John is no longer my partner. He is no longer my confident. He is no longer my protector. He is no longer my spiritual head. He exists in the most beautiful parts of my past, but he is unable to exist in my future.
And I am left to accept the true brutality of empty arms.
To accept the fact that a man did not rush into my life the moment I was ready for one (how rude). To accept the fact that I am a single mother to a preteen who doesn't always like me.
I hate describing the loneliness that is widowhood and single motherhood. I don't want to sit here, in my blessed life, and make it seem like grief and loneliness is the only story I have to tell. But it is still a very real part of who I am...and I have always tried my best to share all the gory details of my beautifully broken story.
When I am weak and feel like I cannot manage this life alone, there is no one to pick up the slack or to recover my fumbles. I have no partner now.
When my heart longs for someone to sit with me in the silence and hold my hand, there is no one to coax the broken words from my lips. I have no confidant now.
When something horrible happens, there is no one to wrap me in the safety of their arms, whispering the promise that they will protect me. I am the protector now.
When I am troubled and long for the sacred words of prayer to be spoken over me, there is no one there in the silence of the night. I am the spiritual head now.

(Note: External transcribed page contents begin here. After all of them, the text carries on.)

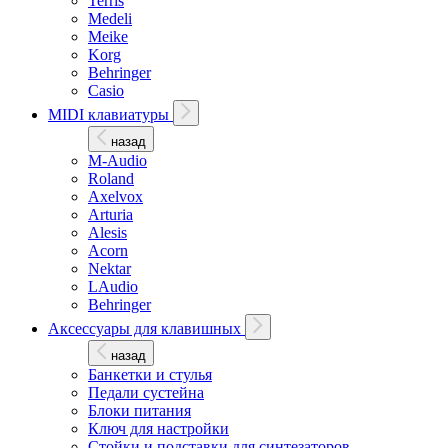
Terris
Medeli
Meike
Korg
Behringer
Casio
MIDI клавиатуры
назад
M-Audio
Roland
Axelvox
Arturia
Alesis
Acorn
Nektar
LAudio
Behringer
Аксессуары для клавишных
назад
Банкетки и стулья
Педали сустейна
Блоки питания
Ключ для настройки
Стойки и подставки для синтезаторов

I am on my own. I have a support system, a multitude of counselors, and amazing people who will step up and step in. But I am the head of my own family and I exist in a reality where I must be able to maintain my family without an unhealthy codependency on someone outside of it. I must manage my home. I must provide financially for my child. I must be able to manage her health and her safety on my own. I must be able to teach her love without sacrificing her mental health and forcing her to grow up before her time. I must be ok with being alone.
I must accept that I live in a home where love existed so strongly before but exists mostly in broken ways now.

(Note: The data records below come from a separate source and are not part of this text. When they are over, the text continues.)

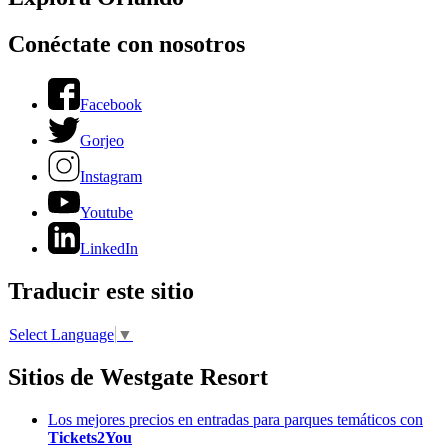
Conéctate con nosotros
Facebook
Gorjeo
Instagram
Youtube
LinkedIn
Traducir este sitio
Select Language
▼
Sitios de Westgate Resort
Los mejores precios en entradas para parques temáticos con
Tickets2You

But, it does still exist here, even in the brokenness.
It is here, in the brutality of empty arms.
It is in the offering of love every day to a sweet girl who doesn't quite know how to accept it yet.

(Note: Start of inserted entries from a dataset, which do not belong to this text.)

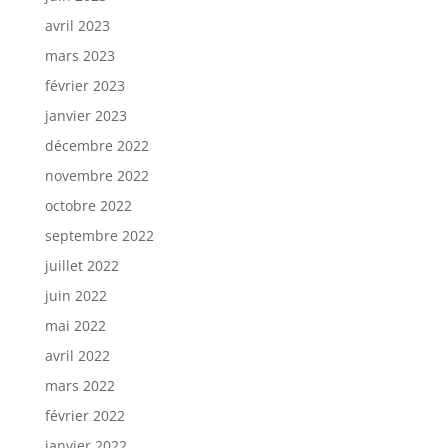
avril 2023
mars 2023
février 2023
janvier 2023
décembre 2022
novembre 2022
octobre 2022
septembre 2022
juillet 2022
juin 2022
mai 2022
avril 2022
mars 2022
février 2022
janvier 2022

It is in the holding out my arms to someone who doesn't want hugs from me...hoping that someday she will run into them.
It is in the sister who comes and cleans my bathrooms the day after I failed so miserably at being my own independent person.
It is in the quiet moments of the night when I am desperately alone. When a loving God sits with me in the brokenness and whispers that He is all I need.
And healing lives here too...
It is in the accepting that longing for partner in my weakest moments will not bring one here. It is in acknowledgment that there is no life in those desperate longings...there is only the thief of joy.
It is in the moments I choose to open myself up to a new person, and even in the realization that I chose the wrong person, the wrong moment, or the wrong vulnerability.
It is in the aftermath of these things...when I am able to take a long hard look at myself and choose to be someone wiser than I was before...choose to be someone stronger.
It is in the brutality of empty arms. Knowing that there is no person who's arms offer comfort for me anymore...but that, maybe, I will be ok with that soon.
It is in facing these challenges one day at a time...failing just as often has not...but choosing to try again anyway.
I am the author of my own story, the creator of my legacy, the shaper of the culture that surrounds me.
I chose this life...and these are my choices:
I choose to believe that vulnerability is always worth the risk.
I choose to rely, just enough, on my community.
I choose to build my strength and courage in the space of loneliness.
I choose to believe that empty arms do not mean an empty heart...and I choose to live a life worthy of the love I have to give and the love I have been blessed enough to receive...as if it has never broken me before.